> [WHAT YOU SHOULD DO]: The answer should consist of every record, reproduced exactly.

(Saved entries)
****************

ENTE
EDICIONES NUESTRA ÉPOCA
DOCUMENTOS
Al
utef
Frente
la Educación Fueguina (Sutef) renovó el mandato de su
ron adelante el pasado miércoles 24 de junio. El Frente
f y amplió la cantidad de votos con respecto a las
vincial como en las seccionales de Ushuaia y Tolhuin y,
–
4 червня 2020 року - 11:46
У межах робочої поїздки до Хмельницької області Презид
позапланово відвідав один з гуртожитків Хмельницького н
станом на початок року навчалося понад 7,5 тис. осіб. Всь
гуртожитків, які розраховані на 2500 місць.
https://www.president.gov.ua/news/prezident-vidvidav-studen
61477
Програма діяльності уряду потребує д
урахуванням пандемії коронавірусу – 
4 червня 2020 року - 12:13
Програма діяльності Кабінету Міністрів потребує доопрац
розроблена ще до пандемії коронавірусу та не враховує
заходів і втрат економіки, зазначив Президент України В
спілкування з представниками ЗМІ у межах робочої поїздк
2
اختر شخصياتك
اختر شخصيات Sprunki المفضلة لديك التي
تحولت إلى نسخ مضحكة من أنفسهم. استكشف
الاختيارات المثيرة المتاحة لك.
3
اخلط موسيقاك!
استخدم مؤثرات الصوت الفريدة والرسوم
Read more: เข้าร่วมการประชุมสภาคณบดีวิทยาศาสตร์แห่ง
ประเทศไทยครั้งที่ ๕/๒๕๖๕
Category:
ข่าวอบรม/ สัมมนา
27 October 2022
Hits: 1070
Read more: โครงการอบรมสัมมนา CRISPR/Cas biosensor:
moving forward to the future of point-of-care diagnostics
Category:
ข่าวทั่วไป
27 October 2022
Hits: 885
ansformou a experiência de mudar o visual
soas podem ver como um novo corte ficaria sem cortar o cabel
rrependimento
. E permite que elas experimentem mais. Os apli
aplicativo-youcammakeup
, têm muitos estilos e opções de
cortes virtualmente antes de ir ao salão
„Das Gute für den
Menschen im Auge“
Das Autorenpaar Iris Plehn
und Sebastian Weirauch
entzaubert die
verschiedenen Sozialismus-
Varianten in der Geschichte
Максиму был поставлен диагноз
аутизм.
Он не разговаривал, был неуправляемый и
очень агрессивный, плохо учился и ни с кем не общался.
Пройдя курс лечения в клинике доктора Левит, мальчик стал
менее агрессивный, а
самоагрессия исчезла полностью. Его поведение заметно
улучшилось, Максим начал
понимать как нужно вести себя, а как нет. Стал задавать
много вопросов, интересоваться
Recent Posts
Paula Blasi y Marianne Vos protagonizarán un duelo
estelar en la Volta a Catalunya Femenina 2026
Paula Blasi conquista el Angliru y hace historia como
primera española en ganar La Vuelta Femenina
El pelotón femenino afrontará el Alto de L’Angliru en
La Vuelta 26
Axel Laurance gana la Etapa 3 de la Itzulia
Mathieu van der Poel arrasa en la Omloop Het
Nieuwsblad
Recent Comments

****************

> [ANSWER BOX]:
ENTE
EDICIONES NUESTRA ÉPOCA
DOCUMENTOS
Al
utef
Frente
la Educación Fueguina (Sutef) renovó el mandato de su
ron adelante el pasado miércoles 24 de junio. El Frente
f y amplió la cantidad de votos con respecto a las
vincial como en las seccionales de Ushuaia y Tolhuin y,
–
4 червня 2020 року - 11:46
У межах робочої поїздки до Хмельницької області Презид
позапланово відвідав один з гуртожитків Хмельницького н
станом на початок року навчалося понад 7,5 тис. осіб. Всь
гуртожитків, які розраховані на 2500 місць.
https://www.president.gov.ua/news/prezident-vidvidav-studen
61477
Програма діяльності уряду потребує д
урахуванням пандемії коронавірусу – 
4 червня 2020 року - 12:13
Програма діяльності Кабінету Міністрів потребує доопрац
розроблена ще до пандемії коронавірусу та не враховує
заходів і втрат економіки, зазначив Президент України В
спілкування з представниками ЗМІ у межах робочої поїздк
2
اختر شخصياتك
اختر شخصيات Sprunki المفضلة لديك التي
تحولت إلى نسخ مضحكة من أنفسهم. استكشف
الاختيارات المثيرة المتاحة لك.
3
اخلط موسيقاك!
استخدم مؤثرات الصوت الفريدة والرسوم
Read more: เข้าร่วมการประชุมสภาคณบดีวิทยาศาสตร์แห่ง
ประเทศไทยครั้งที่ ๕/๒๕๖๕
Category:
ข่าวอบรม/ สัมมนา
27 October 2022
Hits: 1070
Read more: โครงการอบรมสัมมนา CRISPR/Cas biosensor:
moving forward to the future of point-of-care diagnostics
Category:
ข่าวทั่วไป
27 October 2022
Hits: 885
ansformou a experiência de mudar o visual
soas podem ver como um novo corte ficaria sem cortar o cabel
rrependimento
. E permite que elas experimentem mais. Os apli
aplicativo-youcammakeup
, têm muitos estilos e opções de
cortes virtualmente antes de ir ao salão
„Das Gute für den
Menschen im Auge“
Das Autorenpaar Iris Plehn
und Sebastian Weirauch
entzaubert die
verschiedenen Sozialismus-
Varianten in der Geschichte
Максиму был поставлен диагноз
аутизм.
Он не разговаривал, был неуправляемый и
очень агрессивный, плохо учился и ни с кем не общался.
Пройдя курс лечения в клинике доктора Левит, мальчик стал
менее агрессивный, а
самоагрессия исчезла полностью. Его поведение заметно
улучшилось, Максим начал
понимать как нужно вести себя, а как нет. Стал задавать
много вопросов, интересоваться
Recent Posts
Paula Blasi y Marianne Vos protagonizarán un duelo
estelar en la Volta a Catalunya Femenina 2026
Paula Blasi conquista el Angliru y hace historia como
primera española en ganar La Vuelta Femenina
El pelotón femenino afrontará el Alto de L’Angliru en
La Vuelta 26
Axel Laurance gana la Etapa 3 de la Itzulia
Mathieu van der Poel arrasa en la Omloop Het
Nieuwsblad
Recent Comments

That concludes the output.